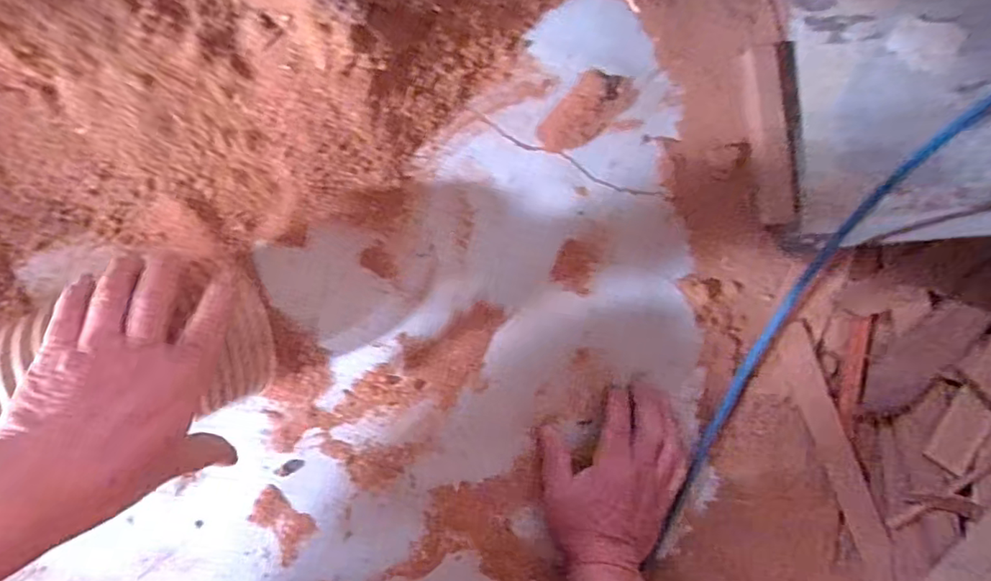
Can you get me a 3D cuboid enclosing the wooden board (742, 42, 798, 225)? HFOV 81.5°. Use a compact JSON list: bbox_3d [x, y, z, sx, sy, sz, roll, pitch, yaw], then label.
[{"bbox_3d":[0.231,-0.132,0.490,0.036,0.016,0.147,-10,91,4],"label":"wooden board"}]

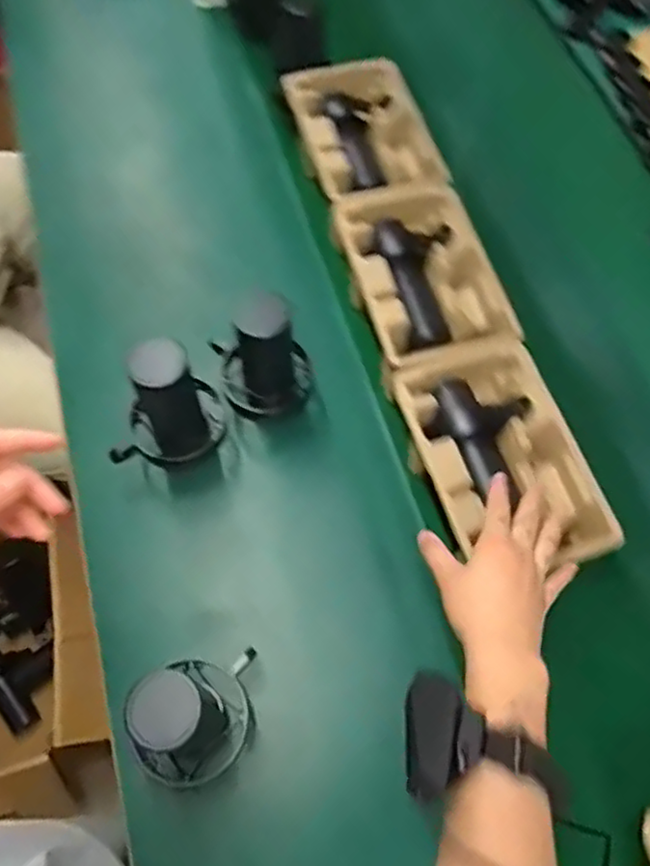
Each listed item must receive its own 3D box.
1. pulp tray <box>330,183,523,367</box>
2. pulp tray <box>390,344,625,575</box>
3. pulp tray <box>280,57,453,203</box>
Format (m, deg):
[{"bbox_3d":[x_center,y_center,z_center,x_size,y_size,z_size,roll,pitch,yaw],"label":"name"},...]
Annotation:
[{"bbox_3d":[0.104,-0.171,0.747,0.157,0.070,0.218,-14,65,-8],"label":"pulp tray"},{"bbox_3d":[0.166,0.030,0.656,0.147,0.052,0.220,-15,65,-5],"label":"pulp tray"},{"bbox_3d":[0.045,-0.374,0.857,0.161,0.054,0.235,-13,65,-8],"label":"pulp tray"}]

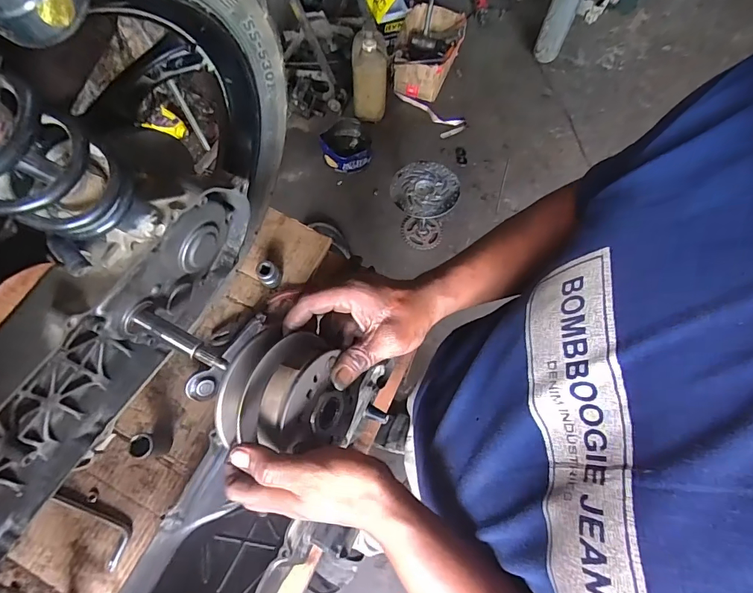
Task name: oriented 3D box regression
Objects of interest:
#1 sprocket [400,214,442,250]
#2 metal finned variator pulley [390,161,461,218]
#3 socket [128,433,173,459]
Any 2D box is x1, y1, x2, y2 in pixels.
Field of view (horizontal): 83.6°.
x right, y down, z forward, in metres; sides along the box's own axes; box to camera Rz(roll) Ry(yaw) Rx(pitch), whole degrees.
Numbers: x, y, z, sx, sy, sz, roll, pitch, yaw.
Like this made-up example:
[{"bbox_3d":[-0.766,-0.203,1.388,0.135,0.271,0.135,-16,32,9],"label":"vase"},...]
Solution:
[{"bbox_3d":[0.159,-0.227,1.511,0.147,0.022,0.125,8,71,8],"label":"sprocket"},{"bbox_3d":[0.145,-0.330,1.292,0.202,0.030,0.192,-29,68,-5],"label":"metal finned variator pulley"},{"bbox_3d":[-0.286,0.190,0.536,0.025,0.064,0.030,1,68,-2],"label":"socket"}]

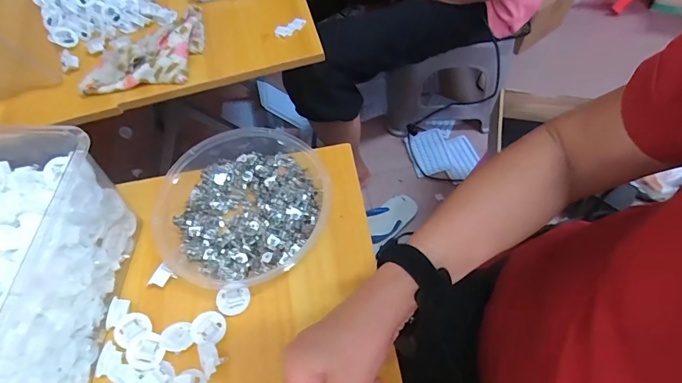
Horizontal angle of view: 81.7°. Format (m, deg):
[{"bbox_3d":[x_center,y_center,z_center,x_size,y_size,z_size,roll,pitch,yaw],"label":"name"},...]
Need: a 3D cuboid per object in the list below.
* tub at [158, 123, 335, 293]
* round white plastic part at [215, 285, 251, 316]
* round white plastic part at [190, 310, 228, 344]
[{"bbox_3d":[-0.112,0.010,0.437,0.187,0.038,0.184,-2,62,3],"label":"tub"},{"bbox_3d":[-0.109,0.111,0.401,0.033,0.004,0.029,-1,76,-25],"label":"round white plastic part"},{"bbox_3d":[-0.129,0.132,0.386,0.032,0.008,0.029,6,82,-21],"label":"round white plastic part"}]

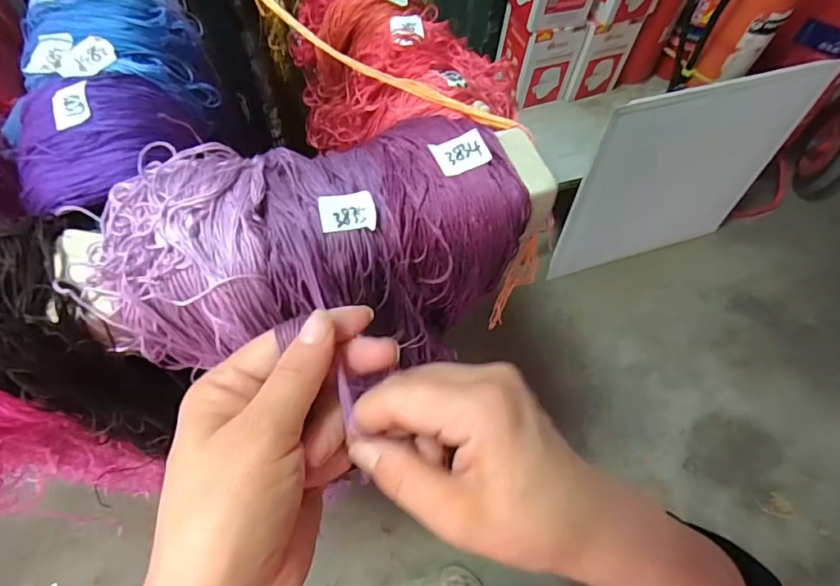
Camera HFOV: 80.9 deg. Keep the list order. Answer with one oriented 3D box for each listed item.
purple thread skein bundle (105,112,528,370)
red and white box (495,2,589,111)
[{"bbox_3d":[-0.046,-0.019,0.278,0.202,0.101,0.091,-9,62,-8],"label":"purple thread skein bundle"},{"bbox_3d":[0.267,-0.546,1.128,0.138,0.177,0.122,-15,63,-11],"label":"red and white box"}]

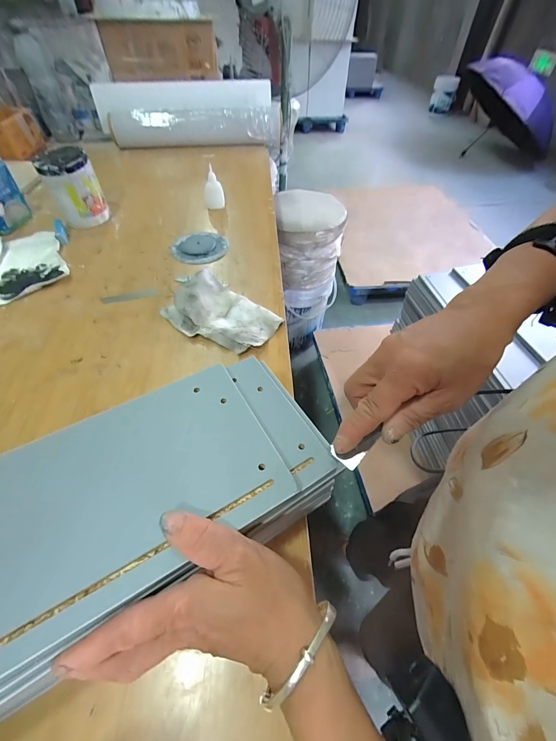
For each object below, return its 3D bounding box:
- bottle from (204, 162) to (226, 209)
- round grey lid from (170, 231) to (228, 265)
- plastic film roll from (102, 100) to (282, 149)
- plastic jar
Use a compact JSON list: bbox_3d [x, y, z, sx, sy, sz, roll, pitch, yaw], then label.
[{"bbox_3d":[-0.151,-0.426,0.727,0.046,0.090,0.022,-7,53,-6],"label":"bottle"},{"bbox_3d":[-0.163,-0.261,0.656,0.114,0.007,0.108,0,52,-1],"label":"round grey lid"},{"bbox_3d":[-0.255,-0.779,0.994,0.527,0.090,0.114,-3,52,-3],"label":"plastic film roll"},{"bbox_3d":[-0.437,-0.393,0.675,0.100,0.124,0.097,-23,56,-18],"label":"plastic jar"}]

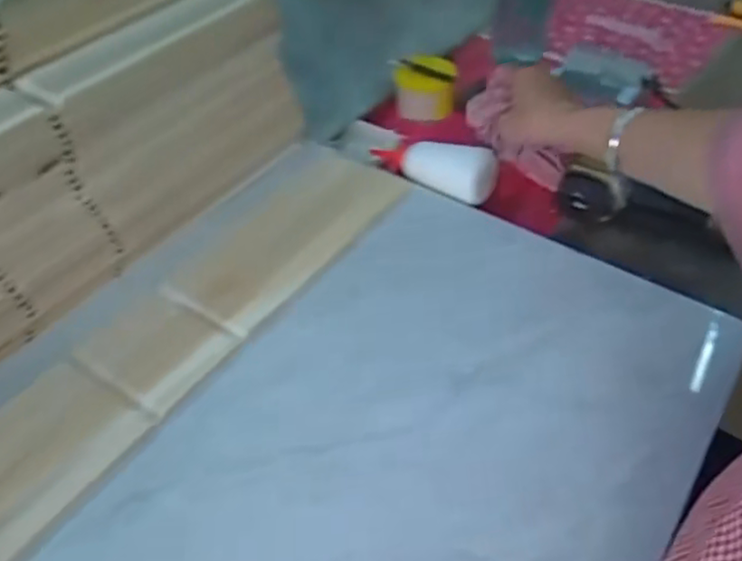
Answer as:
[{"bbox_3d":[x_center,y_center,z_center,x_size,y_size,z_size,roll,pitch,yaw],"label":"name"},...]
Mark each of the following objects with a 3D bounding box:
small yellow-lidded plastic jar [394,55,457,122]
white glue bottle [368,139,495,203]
[{"bbox_3d":[0.071,-0.255,0.859,0.080,0.058,0.074,-2,48,-1],"label":"small yellow-lidded plastic jar"},{"bbox_3d":[0.067,-0.139,0.744,0.158,0.046,0.060,24,52,21],"label":"white glue bottle"}]

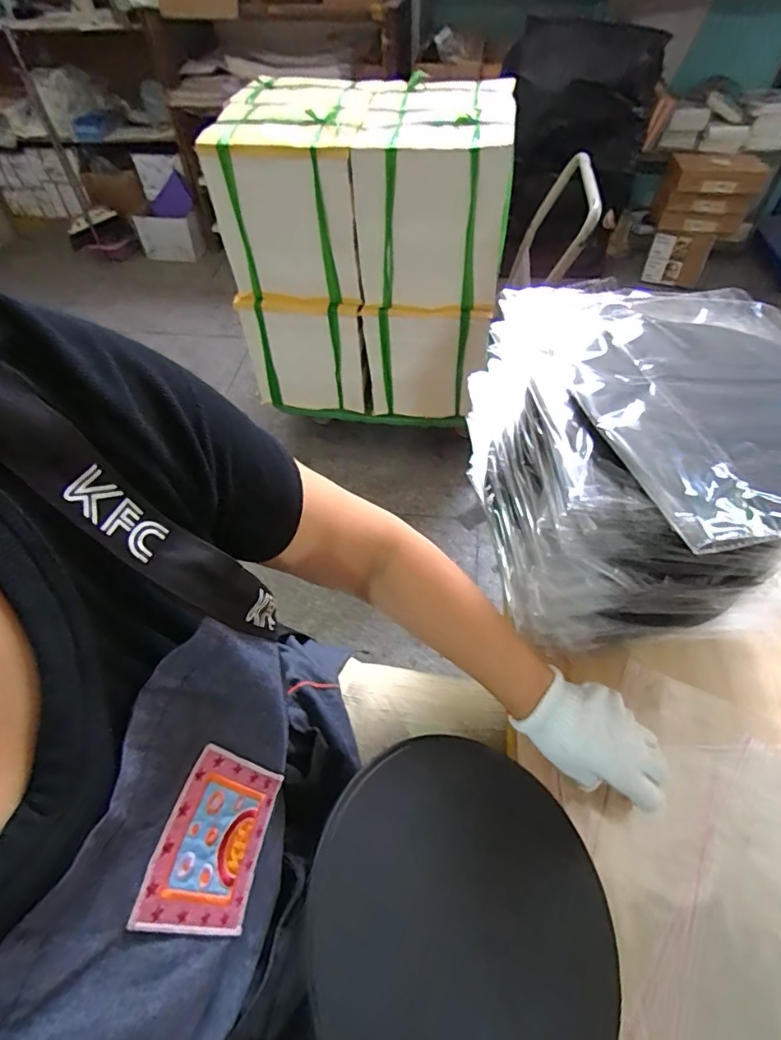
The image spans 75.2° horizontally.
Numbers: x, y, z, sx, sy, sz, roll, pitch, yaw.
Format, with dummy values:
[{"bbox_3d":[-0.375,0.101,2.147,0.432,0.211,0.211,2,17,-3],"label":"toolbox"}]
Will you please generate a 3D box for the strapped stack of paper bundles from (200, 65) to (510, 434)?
[{"bbox_3d":[-0.077,-0.777,1.585,0.761,0.832,0.475,5,53,5],"label":"strapped stack of paper bundles"}]

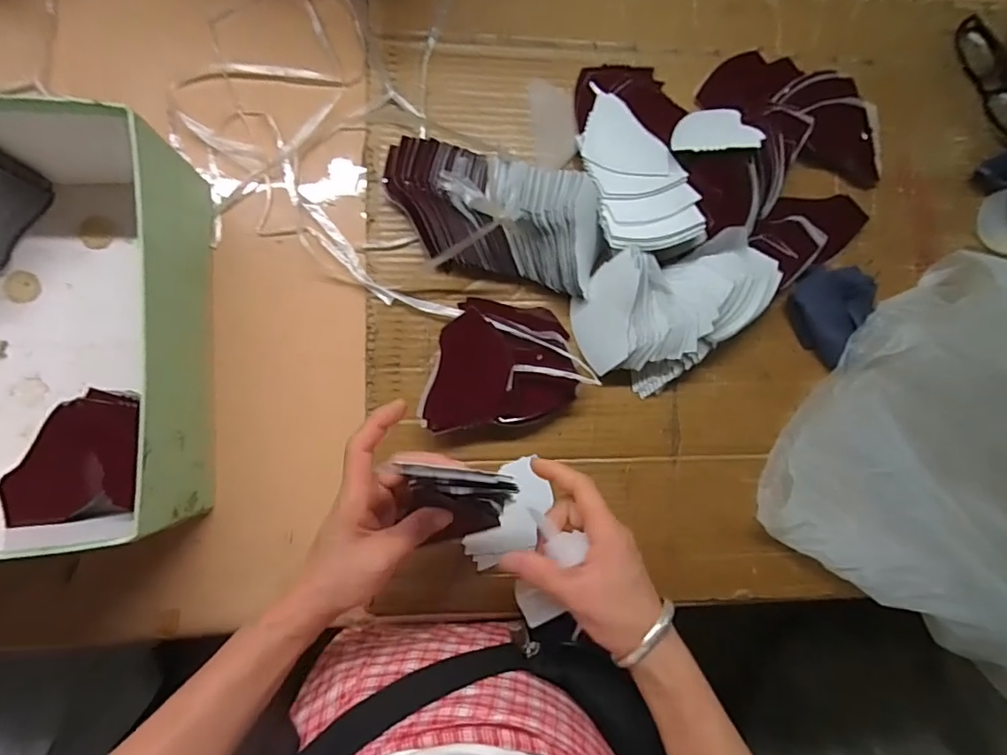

○ ○ ○

### TASK REQUIREMENTS
Restate word for word the lines that begin at the one containing "Need: a 3D cuboid" and end with the final line of the records. Pictures stay out.

### RESPONSE BELOW
Need: a 3D cuboid per object in the list below.
* tub at [158, 123, 335, 293]
* round white plastic part at [215, 285, 251, 316]
* round white plastic part at [190, 310, 228, 344]
[{"bbox_3d":[-0.112,0.010,0.437,0.187,0.038,0.184,-2,62,3],"label":"tub"},{"bbox_3d":[-0.109,0.111,0.401,0.033,0.004,0.029,-1,76,-25],"label":"round white plastic part"},{"bbox_3d":[-0.129,0.132,0.386,0.032,0.008,0.029,6,82,-21],"label":"round white plastic part"}]

Camera HFOV: 80.9 deg. Keep the list order. Answer with one oriented 3D box for each listed item.
purple thread skein bundle (105,112,528,370)
red and white box (495,2,589,111)
[{"bbox_3d":[-0.046,-0.019,0.278,0.202,0.101,0.091,-9,62,-8],"label":"purple thread skein bundle"},{"bbox_3d":[0.267,-0.546,1.128,0.138,0.177,0.122,-15,63,-11],"label":"red and white box"}]

For each object below, return its 3D bounding box:
- bottle from (204, 162) to (226, 209)
- round grey lid from (170, 231) to (228, 265)
- plastic film roll from (102, 100) to (282, 149)
- plastic jar
Use a compact JSON list: bbox_3d [x, y, z, sx, sy, sz, roll, pitch, yaw], then label.
[{"bbox_3d":[-0.151,-0.426,0.727,0.046,0.090,0.022,-7,53,-6],"label":"bottle"},{"bbox_3d":[-0.163,-0.261,0.656,0.114,0.007,0.108,0,52,-1],"label":"round grey lid"},{"bbox_3d":[-0.255,-0.779,0.994,0.527,0.090,0.114,-3,52,-3],"label":"plastic film roll"},{"bbox_3d":[-0.437,-0.393,0.675,0.100,0.124,0.097,-23,56,-18],"label":"plastic jar"}]

Answer as:
[{"bbox_3d":[x_center,y_center,z_center,x_size,y_size,z_size,roll,pitch,yaw],"label":"name"},...]
Mark each of the following objects with a 3D bounding box:
small yellow-lidded plastic jar [394,55,457,122]
white glue bottle [368,139,495,203]
[{"bbox_3d":[0.071,-0.255,0.859,0.080,0.058,0.074,-2,48,-1],"label":"small yellow-lidded plastic jar"},{"bbox_3d":[0.067,-0.139,0.744,0.158,0.046,0.060,24,52,21],"label":"white glue bottle"}]

The image spans 75.2° horizontally.
Numbers: x, y, z, sx, sy, sz, roll, pitch, yaw.
Format, with dummy values:
[{"bbox_3d":[-0.375,0.101,2.147,0.432,0.211,0.211,2,17,-3],"label":"toolbox"}]
Will you please generate a 3D box for the strapped stack of paper bundles from (200, 65) to (510, 434)?
[{"bbox_3d":[-0.077,-0.777,1.585,0.761,0.832,0.475,5,53,5],"label":"strapped stack of paper bundles"}]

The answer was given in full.